Molex, a global electronics leader and connectivity innovator, today announced the results of a global reliability survey that reveals the challenges facing system architects and design engineers for hardware, including devices, when balancing growing expectations for reliability with ever-increasing product complexity, diminishing time for testing, as well as constant cost and manufacturing constraints. However, the results also demonstrate excitement for the future, largely due to opportunities associated with critical technologies, such as artificial intelligence (AI), machine learning (ML), simulations and advanced analytics.

Equally important, 91% of the survey participants reported a strong correlation between their ability to deliver reliable products with having trusted, proven supplier relationships. To that end, 96% of the respondents have changed part suppliers due to reliability issues, with more than a quarter reporting frequent changes. Overall, these supplier relationships are becoming increasingly critical, as evidenced by 74% of respondents who believe reliability is at risk due to shortening design cycles.

“Reliability is a real rubber meets the road topic with far-reaching implications across every facet of product development, manufacturing and ultimately, end-user experience,” said Scott Whicker, SVP and president, Transportation Innovative Solutions, Molex. “It’s so critical to pick the right partners, deploy the most effective processes, and leverage the latest data insights to accelerate the design and development of the most reliable products possible. Our latest global industry survey offers a snapshot of changing expectations for product reliability and the realities of design tradeoffs, along with growing optimism that AI and data-driven innovations will take product reliability to the next level.”
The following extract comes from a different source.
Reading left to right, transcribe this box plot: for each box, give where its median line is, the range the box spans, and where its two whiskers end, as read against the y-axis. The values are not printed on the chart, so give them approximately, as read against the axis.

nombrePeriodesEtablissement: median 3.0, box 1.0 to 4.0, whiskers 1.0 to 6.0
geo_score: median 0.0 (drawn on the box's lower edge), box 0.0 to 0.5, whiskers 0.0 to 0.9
Current State of Reliability

Molex commissioned Dimensional Research to survey more than 750 qualified global participants with direct or managerial responsibility for hardware design or system architecture. Respondents shared reactions to shifting reliability expectations among end users, with 54% of the participants asserting that reliability increasingly drives brand loyalty. Additionally, 52% of those polled believe customers expect devices to perform reliably under any environmental condition, including dust, water and vibration.

Most companies (64%) rely on their quality team, followed by test engineering (60%) and product development (58%), to drive reliability efforts. But in the Automotive & Transportation sector, test engineering ranked highest (71%) in ensuring products meet rigorous reliability requirements. In describing their companies’ approaches to reliability, survey participants from all industries reported a tendency to overdesign products nearly twice as often as they pursue lower-cost solutions. Many stakeholders (42%) design hardware with a goal to surpass current industry certifications and standards while 44% strive to align with possible future requirements. Datacom respondents led the way with more than half (51%) working to address both present and potential future requirements. Although reliability is critical, only 18% of engineers polled develop verification and validation plans before starting product designs. The majority (44%) develop those plans in parallel to product design efforts.
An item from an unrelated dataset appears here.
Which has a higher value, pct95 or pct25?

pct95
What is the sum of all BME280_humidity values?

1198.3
Reducing Reliability Risks

In prioritizing the biggest difficulties when designing for reliability, respondents cited adequate time for testing (42%), followed by a three-way tie at 37% for supplier quality, cost or correlating design attributes to their impact on reliability. Most often, engineers prioritized cost (50%), manufacturability (46%) and user experience (35%) over reliability when making tradeoffs. In contrast, they were least likely to favor weight (35%), features (26%) and form factor/size (26%) over reliability.

Rise in AI and Data-Based Tools

Today, only 33% of the respondents use data-based models to help evaluate design tradeoffs, but that number likely will change as the survey revealed growing optimism in the role of data to elevate reliability. Looking ahead, almost half of the respondents (46%) listed AI, ML, simulations and data analytics innovations as the best overall bets for improving the reliability of future electronics products. In fact, 83% of those polled are optimistic about AI’s potential to improve product reliability. In ranking AI use cases, respondents noted the ability to identify and predict failures (43%), optimize designs for reliability (31%), execute more complete verification and validation simulations (31%), as well as build better test plans and models (29%).
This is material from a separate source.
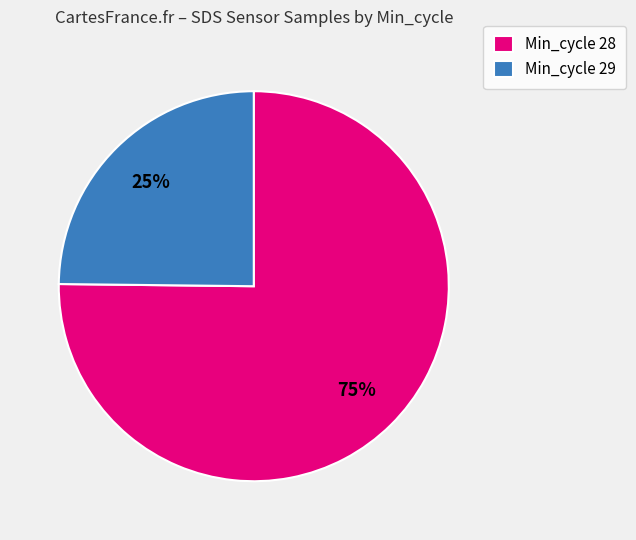

Is the sum of Min_cycle 28 and Min_cycle 29 greater than half?

Yes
Workforce Dynamics Expected to Increase Concerns

Within five years, more than half of those surveyed (51%) predict experience will become more important in understanding product complexity, yet 92% expect to lose their experts to retirement. While 83% of the participants expect this loss of critical engineering expertise to create risk across employee satisfaction, brand reputation and even cause lost revenue, only 39% have a plan in place to mitigate associated risks.

Global Consensus on Reliability

On a global scale, engineering experts agreed on the biggest impacts on reliability, with participants from the Americas reporting the most optimism for AI to improve product reliability within five years. European survey respondents were most bullish on using AI to identify and predict failures. Additionally, survey results among participants throughout the APAC region demonstrated the greatest awareness of the potential risks of losing key individuals with deep reliability expertise.